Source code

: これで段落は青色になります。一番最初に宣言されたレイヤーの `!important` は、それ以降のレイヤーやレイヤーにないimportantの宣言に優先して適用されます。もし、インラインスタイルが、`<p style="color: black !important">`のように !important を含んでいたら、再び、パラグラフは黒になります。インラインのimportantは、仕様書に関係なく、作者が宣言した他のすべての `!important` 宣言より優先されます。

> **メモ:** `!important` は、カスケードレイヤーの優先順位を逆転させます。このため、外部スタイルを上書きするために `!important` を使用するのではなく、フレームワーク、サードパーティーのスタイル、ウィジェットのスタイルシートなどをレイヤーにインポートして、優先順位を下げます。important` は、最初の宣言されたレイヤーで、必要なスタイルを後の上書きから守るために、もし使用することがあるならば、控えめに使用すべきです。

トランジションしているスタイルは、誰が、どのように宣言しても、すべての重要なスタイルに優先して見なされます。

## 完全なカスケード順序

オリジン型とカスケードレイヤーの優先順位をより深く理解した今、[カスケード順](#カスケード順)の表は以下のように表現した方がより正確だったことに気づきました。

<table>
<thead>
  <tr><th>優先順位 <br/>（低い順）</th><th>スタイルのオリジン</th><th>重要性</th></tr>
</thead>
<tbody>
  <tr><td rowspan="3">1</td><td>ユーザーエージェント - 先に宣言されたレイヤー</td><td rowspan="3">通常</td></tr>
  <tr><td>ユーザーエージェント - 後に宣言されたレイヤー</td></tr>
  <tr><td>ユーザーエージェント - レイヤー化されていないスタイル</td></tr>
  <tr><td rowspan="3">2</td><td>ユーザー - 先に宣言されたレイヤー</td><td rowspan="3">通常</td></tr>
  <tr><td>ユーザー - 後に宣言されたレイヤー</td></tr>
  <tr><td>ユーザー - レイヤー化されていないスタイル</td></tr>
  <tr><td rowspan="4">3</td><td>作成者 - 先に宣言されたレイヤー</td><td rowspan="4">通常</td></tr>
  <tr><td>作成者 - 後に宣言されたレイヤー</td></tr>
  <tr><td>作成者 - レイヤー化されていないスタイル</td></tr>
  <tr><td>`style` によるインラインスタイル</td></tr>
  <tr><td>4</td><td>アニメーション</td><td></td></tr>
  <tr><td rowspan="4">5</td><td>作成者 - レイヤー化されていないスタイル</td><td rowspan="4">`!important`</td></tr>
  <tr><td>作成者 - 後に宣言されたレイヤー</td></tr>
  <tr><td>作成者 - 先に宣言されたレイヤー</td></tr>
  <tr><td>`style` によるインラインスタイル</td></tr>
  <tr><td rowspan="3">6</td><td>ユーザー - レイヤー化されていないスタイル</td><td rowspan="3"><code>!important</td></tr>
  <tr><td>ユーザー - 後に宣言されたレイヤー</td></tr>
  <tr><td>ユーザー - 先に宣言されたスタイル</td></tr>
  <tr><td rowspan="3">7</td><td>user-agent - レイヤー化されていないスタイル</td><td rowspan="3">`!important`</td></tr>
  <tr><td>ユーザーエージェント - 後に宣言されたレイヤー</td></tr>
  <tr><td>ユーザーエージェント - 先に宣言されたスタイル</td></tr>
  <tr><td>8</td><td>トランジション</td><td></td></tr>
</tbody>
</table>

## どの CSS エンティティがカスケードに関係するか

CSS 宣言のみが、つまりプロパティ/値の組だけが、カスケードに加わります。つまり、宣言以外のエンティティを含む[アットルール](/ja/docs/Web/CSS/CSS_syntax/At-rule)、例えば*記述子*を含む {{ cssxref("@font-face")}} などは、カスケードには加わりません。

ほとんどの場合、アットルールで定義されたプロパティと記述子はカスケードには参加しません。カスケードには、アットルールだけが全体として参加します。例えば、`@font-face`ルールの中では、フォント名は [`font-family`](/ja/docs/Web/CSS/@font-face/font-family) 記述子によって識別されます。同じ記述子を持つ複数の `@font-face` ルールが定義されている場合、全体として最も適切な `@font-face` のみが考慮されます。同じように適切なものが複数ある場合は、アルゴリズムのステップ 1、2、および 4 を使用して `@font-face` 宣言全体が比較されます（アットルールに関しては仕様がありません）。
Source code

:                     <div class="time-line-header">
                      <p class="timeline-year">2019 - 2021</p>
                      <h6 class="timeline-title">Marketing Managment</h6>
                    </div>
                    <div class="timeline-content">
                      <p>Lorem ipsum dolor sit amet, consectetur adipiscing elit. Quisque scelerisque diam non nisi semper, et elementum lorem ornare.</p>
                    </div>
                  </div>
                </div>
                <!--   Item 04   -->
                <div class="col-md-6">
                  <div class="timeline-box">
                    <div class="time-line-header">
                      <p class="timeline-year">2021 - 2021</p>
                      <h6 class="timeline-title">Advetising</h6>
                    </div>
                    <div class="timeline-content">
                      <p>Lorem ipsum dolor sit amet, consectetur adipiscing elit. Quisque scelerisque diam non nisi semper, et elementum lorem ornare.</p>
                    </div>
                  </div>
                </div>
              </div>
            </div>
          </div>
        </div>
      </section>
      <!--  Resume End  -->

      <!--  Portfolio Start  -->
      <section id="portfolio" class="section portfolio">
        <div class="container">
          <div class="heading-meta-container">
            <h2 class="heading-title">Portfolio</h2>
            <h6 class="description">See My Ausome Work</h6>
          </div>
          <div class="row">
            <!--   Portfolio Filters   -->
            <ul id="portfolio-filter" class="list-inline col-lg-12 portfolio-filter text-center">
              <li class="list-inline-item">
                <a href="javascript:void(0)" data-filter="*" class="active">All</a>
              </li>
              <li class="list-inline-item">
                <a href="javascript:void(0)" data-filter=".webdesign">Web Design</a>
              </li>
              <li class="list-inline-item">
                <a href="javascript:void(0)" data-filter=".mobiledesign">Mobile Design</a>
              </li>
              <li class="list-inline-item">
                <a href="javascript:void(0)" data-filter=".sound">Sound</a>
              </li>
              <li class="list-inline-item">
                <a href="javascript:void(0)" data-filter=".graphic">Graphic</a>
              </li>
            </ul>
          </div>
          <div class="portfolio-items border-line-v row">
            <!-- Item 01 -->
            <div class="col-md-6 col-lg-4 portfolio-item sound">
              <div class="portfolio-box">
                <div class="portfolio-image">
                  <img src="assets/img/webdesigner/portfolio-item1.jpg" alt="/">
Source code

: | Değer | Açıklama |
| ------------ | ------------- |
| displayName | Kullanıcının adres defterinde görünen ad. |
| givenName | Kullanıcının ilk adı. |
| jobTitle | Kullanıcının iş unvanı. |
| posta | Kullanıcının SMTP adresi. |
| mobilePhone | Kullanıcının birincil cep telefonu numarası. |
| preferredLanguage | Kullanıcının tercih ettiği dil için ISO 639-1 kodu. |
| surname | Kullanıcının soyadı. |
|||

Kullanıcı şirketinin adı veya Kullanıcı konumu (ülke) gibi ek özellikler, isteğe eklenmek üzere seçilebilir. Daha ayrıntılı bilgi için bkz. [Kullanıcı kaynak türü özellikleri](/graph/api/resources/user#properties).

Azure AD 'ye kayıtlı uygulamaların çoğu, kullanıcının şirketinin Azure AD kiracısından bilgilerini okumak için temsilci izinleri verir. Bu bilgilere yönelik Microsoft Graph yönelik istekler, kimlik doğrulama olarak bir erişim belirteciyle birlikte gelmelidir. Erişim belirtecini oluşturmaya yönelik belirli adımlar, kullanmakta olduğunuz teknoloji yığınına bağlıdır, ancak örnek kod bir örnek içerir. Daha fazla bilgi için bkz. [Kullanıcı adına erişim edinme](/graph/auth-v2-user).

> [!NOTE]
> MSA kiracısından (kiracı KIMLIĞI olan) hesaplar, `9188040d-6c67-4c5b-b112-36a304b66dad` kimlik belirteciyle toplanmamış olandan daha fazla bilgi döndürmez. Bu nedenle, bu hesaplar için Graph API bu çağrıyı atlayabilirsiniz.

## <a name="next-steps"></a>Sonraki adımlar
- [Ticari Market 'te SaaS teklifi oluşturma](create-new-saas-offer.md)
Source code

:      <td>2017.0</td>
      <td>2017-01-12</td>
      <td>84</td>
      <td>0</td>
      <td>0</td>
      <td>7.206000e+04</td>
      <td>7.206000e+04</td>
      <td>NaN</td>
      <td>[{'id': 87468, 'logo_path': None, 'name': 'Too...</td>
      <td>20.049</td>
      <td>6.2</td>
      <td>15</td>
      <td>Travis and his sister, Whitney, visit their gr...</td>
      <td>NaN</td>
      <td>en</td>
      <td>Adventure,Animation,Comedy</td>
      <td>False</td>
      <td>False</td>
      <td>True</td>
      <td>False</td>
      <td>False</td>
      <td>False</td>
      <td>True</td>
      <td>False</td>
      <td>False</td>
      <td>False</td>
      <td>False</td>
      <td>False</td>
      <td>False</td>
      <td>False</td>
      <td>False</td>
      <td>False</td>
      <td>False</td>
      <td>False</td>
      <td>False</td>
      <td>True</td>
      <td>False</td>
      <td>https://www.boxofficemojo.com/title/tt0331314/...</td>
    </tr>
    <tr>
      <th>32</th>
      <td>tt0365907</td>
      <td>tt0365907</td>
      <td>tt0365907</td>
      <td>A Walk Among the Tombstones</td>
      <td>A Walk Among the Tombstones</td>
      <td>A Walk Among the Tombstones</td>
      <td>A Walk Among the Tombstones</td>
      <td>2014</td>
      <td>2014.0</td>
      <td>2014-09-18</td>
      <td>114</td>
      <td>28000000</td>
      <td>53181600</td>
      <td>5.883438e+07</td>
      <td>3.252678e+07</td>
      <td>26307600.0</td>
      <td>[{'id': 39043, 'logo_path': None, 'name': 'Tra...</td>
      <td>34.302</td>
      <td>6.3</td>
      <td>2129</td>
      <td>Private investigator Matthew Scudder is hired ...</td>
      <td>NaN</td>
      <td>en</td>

----

## Exercise details
Copy out again, character for character, the stretch from the line containing "トランジションしているスタイ" through the line containing "オリジン型とカスケードレイヤ", both of those lines included.

## Solved problem
トランジションしているスタイルは、誰が、どのように宣言しても、すべての重要なスタイルに優先して見なされます。

## 完全なカスケード順序

オリジン型とカスケードレイヤーの優先順位をより深く理解した今、[カスケード順](#カスケード順)の表は以下のように表現した方がより正確だったことに気づきました。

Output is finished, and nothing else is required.